もがき苦しみ抜くという生き方

マイクさん

生きるための胃瘻、延命のための胃瘻。このことをずっと考えています。胃瘻のことというか、多分生きるため、延命のためということかな。生きるため、延命のためと言うと、そのことだけが目的みたいになっちゃって、なんだかとても執着心の塊のような感じになっちゃいますね。それはきっと、

〈ここの入院患者に胃瘻の方は多くいます。お年寄りばかりで延命を望まれた方ばかりでしょう。確かにベッドから自立している方には見ません。ベッドに伏せたままの人しか見ていません〉

という風景もそのイメージを強めるひとつの要素になっているような気がします。でも、とぼくは考えてしまいます。生きるため、命の期間を延ばすため、というその向こうに何があるのかと。ただただ生きることだけを目的にするというのは、なんとなく違うなと思うのです。

前にマイクさんは、国外で安楽死を選択したアスリートの話をされていましたね。苦痛に耐えながら、それでも生きていた。そこにはアスリートとしてやり遂げたい、やり遂げなければならない人生の目標、生きるための目的があったのでしょうね。それをやり遂げたら、苦痛に耐えてまで生きている必要がなくなった。だから自ら進んで。その胸の内に分け入ってみると、ひょっとするととても晴れやかな気分だったかもしれないとさへ思います。

なんだろう……。自分でも自分が何を考えているのかよくわかりません。〈生きること〉と〈生かされること〉の違いというか、その意志の問題というか、なんだかフラフラしてしまいます。その〈なんのために生きるか〉という目的、ぼくにはやり遂げたい、やり遂げなければならないミッションというやつがはっきりしていないんでしょうね。でもそれがはっきりしないからといって、見つからないからといって、生きることを諦めるなどということはできないのです。生きることにしがみついているといってもいいかもしれないなと自嘲したりもします。

〈捨てきれない荷物の重さまえうしろ〉 山頭火
〈某とかやいひし世捨人の「この世のほだし持たらぬ身に、ただ、空の名残のみぞ惜しき」と言ひしこそ、まことに、さも覚えぬべけれ〉 兼好法師

生きることへの執着をいかに捨てるかともがき苦しんできた歴史があります。ぼくはこの〈もがき苦しむこと〉を生きる目的にしてもいいのかなと思ったりもしています。安楽死を選択したアスリートのように、人生やり遂げた感に満ちて最後の選択をできる人って、そんなにいないような気がします。みんなもがき苦しんでいる。変な言い方をしますが、だったらもがき苦しみ抜くというのもひとつの生き方かもしれないなと思うのです。

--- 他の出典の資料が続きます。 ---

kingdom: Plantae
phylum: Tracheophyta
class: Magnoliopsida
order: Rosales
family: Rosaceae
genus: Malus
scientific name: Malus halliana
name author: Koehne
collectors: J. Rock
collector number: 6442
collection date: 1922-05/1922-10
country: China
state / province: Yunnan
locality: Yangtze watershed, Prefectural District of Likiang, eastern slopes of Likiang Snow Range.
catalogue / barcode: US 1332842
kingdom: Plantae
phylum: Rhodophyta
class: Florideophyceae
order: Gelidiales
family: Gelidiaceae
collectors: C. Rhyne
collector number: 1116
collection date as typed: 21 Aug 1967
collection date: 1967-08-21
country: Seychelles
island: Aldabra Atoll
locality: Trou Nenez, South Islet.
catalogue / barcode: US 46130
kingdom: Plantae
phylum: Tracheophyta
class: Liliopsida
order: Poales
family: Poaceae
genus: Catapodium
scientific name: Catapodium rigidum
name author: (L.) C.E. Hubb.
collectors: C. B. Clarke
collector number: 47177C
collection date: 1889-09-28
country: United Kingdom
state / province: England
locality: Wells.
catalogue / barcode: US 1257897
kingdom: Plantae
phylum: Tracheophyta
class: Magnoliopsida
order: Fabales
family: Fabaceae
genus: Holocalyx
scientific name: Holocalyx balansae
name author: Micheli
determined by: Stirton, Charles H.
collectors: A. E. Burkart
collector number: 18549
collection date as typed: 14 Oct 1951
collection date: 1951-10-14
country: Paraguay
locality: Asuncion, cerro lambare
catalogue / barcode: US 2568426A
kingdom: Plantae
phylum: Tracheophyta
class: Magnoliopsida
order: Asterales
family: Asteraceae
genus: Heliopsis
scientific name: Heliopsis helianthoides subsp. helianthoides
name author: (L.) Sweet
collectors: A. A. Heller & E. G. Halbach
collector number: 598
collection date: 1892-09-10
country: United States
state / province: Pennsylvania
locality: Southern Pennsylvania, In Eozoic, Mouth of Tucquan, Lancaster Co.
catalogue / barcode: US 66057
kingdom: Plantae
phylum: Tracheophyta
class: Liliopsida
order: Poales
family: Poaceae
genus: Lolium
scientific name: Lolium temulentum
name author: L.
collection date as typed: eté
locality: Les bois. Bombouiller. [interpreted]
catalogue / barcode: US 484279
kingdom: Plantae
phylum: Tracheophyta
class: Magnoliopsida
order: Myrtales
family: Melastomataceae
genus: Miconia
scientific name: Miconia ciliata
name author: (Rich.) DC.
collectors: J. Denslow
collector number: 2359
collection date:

目的の見えない生……。そういう生を生きるものとして、胃瘻を増設することも、気管切開をして人工呼吸器を着けることも、断固支持したいと思います。打ち倒されても、ギリギリで立ち上がりふたたびファイティングポーズをとる。そんな生き方をぼくもしたいと思っています。

どんな姿になっても長生きしますよ、ぼくは。